-- Text --
# Extract Roasters today - Barista Day review (raffle win)



## coffeechops (Dec 23, 2013)

Firstly - what a great day! Thoroughly enjoyed it.

Today Yes Row and I took part in the barista training day we won on the forum raffle a little while back. I thought I'd post a review of what went on and how I found it (I'm sure Ollie will give his opinion too).

We arrived at roughly 9:30 at Extract's fairly nondescript industrial unit in a slightly rougher part of town, and then the doors to wonderland were opened by Sam, Ashlee, Tim and Callum and in we trooped. Decor is really quite imaginative inside - psychedelic graffiti in the gents included - but really stylish; a shame to be hidden away.

I think there were ten of us in total (including Hoffmonkey who by coincidence was also there). We were split into two groups, with ours starting with Ashlee the roaster kicking off a roast for us to taste later on (the Wahani), and a chat on roast profiles, bean types, how the roast is done (generally they roast pretty light) and so on. She then showed us around the roastery, which is a proper nerd-fest of roasters (4kg 'James', 30kg 'Betty' and 60KG 'Bertha' - undergoing restoration after being rescued in rusty form from Croatia!), workshop machines, motorbikes, half-rebuilt espresso machines - much pointing and asking 'what does that bit do?' which Ashley was incredibly knowledgeable about answering. Following that, we moved to the training area which is a fairly large space split into an espresso bar - with a La Marzocco Linea 3grp and a San Remo 3grp, more on those later - and a large cupping area. The whole lot has been made from reclaimed oak from church benches, from a greengrocers shack, and so on. Retro and stylish, I loved it.

-- Information provided --

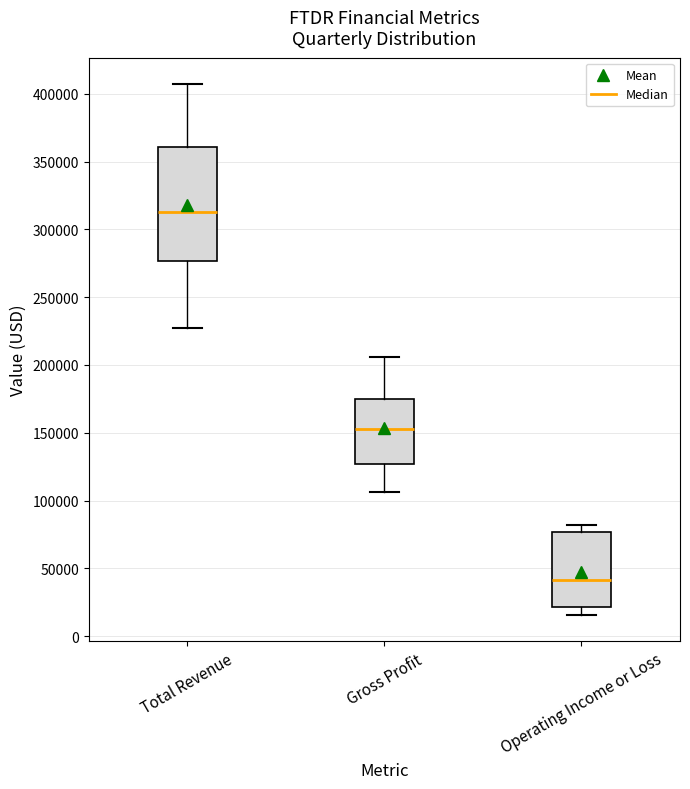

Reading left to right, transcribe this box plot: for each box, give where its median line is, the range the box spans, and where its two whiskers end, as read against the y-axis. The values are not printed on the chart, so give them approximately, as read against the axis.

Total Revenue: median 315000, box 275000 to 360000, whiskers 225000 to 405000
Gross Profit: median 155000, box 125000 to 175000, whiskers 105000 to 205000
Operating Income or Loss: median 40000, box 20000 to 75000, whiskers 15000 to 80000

-- What is being asked --
In the barista day review above, what capacity is given for the roaster called 'Betty'?

-- Response --
30kg